A Associação Beija Flor, referência no atendimento a pessoas com malformações craniofaciais no Ceará, vive um momento de expansão. A instituição, que completa 25 anos de existência, anunciou a criação de um centro operatório próprio, previsto para ser concluído até dezembro deste ano.
A informação foi anunciada em entrevista ao programa Entre Assuntos, do Opinião CE, pela nutricionista Gleiciane Quaresma e pela assistente social da instituição, Lúcia Duarte.
Durante a entrevista, as profissionais destacaram o compromisso da Associação com a inclusão social, a reabilitação precoce e o acolhimento familiar. O novo centro de cirurgia nasce do desejo de oferecer tratamento no tempo certo, evitando que os pacientes desenvolvam sequelas mais graves.
“Aconteceu justamente desse desejo de tratar esse paciente no tempo certo, para que ele não tenha tantas sequelas“, explicou Gleiciane Quaresma.
Segundo as entrevistadas, o centro deve iniciar seus atendimentos a partir de março do próximo ano, após ajustes e processos regulatórios. A meta inicial é realizar 40 cirurgias, beneficiando diretamente pacientes que antes enfrentavam longas esperas ou deslocamentos para outros estados.
CAPACITAÇÃO PARA AS FAMÍLIAS
Durante a entrevista, Lúcia Duarte ressaltou a importância da escuta ativa no acolhimento dos pacientes e o cuidado com o aspecto emocional. Segundo ela, a equipe atua de forma integrada para encaminhar rapidamente os casos que exigem atenção especial.
“A gente já identifica, já vai com ele até a recepção, chega para a recepcionista e diz: ‘Olha, esse paciente aqui precisa, com mais urgência, de uma psicóloga’. Por isso, a nossa escuta precisa ser ativa, precisa ser uma escuta qualificada. É preparada uma agenda para aquele paciente dentro dos diversos serviços”, explicou.
A Associação Beija Flor oferece acolhimento humanizado às famílias, com destaque para os projetos voltados às mães dos pacientes. Enquanto os filhos passam por atendimentos, as mães participam de rodas de conversa, oficinas de artesanato e outras atividades que podem, inclusive, se tornar fontes de renda.
“A gente admira muito essas mães. Lá nós temos também assistência, o projeto do artesanato, rodas de conversa… Ali nós trazemos temas que possam ajudar no dia a dia dessas mães. Enquanto o filho está sendo atendido na parte de saúde, a mãe está sendo acolhida e, de repente, aprendendo uma atividade que pode ser uma fonte de renda”, compartilhou Gleiciane Quaresma.

ATENDIMENTO TAMBÉM PARA ADULTOS
O novo centro cirúrgico da Associação Beija Flor também se propõe a atender pacientes adultos que não tiveram acesso ao tratamento adequado durante a infância. A expectativa é oferecer uma nova oportunidade de reabilitação para essas pessoas, que muitas vezes chegam à instituição enfrentando não apenas questões físicas, mas também emocionais.

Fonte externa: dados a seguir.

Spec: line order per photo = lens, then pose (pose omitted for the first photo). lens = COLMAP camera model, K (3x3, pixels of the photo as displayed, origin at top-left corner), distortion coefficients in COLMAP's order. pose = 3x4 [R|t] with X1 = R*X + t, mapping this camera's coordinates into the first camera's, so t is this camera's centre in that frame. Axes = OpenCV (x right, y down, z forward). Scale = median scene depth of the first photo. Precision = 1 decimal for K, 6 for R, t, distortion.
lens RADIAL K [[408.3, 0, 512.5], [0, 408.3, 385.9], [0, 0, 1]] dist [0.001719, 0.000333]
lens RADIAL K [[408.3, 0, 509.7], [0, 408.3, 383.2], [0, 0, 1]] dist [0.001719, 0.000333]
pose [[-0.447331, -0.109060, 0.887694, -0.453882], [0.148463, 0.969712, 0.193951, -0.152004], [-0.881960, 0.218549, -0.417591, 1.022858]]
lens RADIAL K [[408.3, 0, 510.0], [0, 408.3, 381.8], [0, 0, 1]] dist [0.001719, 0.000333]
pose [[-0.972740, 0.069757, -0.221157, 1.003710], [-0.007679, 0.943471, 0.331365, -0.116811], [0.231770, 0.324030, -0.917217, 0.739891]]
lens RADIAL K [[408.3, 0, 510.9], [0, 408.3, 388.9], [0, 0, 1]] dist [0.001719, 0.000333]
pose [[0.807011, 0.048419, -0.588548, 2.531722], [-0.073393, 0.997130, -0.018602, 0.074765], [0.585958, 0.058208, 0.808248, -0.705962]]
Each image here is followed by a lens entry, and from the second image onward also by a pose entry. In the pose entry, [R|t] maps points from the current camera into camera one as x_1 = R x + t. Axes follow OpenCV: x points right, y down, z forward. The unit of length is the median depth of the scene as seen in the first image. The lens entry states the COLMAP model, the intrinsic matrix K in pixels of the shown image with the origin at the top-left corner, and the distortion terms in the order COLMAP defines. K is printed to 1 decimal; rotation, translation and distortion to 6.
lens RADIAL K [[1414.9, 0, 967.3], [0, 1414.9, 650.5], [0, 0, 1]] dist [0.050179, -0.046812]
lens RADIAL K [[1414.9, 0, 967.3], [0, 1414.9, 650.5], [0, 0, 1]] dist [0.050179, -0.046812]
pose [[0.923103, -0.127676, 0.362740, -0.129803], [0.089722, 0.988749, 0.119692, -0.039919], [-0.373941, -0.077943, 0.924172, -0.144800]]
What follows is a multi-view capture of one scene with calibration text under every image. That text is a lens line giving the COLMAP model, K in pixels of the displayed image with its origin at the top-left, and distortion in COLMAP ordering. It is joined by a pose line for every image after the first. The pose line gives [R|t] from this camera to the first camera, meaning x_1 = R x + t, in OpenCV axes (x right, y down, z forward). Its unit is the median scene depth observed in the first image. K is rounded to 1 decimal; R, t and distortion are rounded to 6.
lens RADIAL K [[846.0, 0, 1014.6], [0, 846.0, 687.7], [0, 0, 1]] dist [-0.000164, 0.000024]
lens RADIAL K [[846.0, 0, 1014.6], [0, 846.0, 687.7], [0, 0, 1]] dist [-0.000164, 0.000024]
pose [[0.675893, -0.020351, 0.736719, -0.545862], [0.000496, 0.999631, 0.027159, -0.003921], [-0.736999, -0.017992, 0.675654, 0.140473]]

A nutricionista destaca que, em muitos casos, a fissura já vem acompanhada de ansiedade, depressão ou outras condições psicológicas que precisam ser tratadas em conjunto com os aspectos físicos. “A gente já vai iniciar primeiro esse tratamento. Na nossa equipe, nós temos também psiquiatra que pode acolher esse paciente. Depois dos 18 anos, não existe mais local de cirurgia, então, no centro, será possível realizar toda a reabilitação, desde a cirurgia até o acompanhamento com todos os profissionais”, afirmou.
ENGAJAMENTO E FORMAÇÃO DE NOVOS PROFISSIONAIS
Além do atendimento aos pacientes, a Associação Beija Flor também se dedica à formação de novos profissionais e à mobilização de voluntários. Para atuar na instituição, é necessário ter especialização na área, mas o envolvimento começa ainda na graduação, por meio da Liga Acadêmica. “É uma causa que apaixona. Temos profissionais desde 2013 com a gente”, finalizou Lúcia Duarte.
OPORTUNIDADES NO MERCADO DE TRABALHO
Outro destaque da entrevista foi o projeto que permite que pacientes da própria instituição façam estágio na Associação, promovendo autonomia e inserção no mercado de trabalho.
“Como essas portas muitas vezes assim são fechadas, lá eles conseguem aprender e ali a gente os encaminha para o mercado de trabalho. Já temos alguns casos já de sucesso que nós conseguimos inserir“, ressaltou Gleiciane.
Fundada em dezembro de 2001 e registrada oficialmente em janeiro de 2002, a Associação Beija Flor atua na habilitação, reabilitação e defesa de direitos sociais de pessoas com malformações craniofaciais. Com sede no Ceará, a instituição é totalmente regularizada e tem se consolidado como um espaço de esperança, dignidade e transformação social.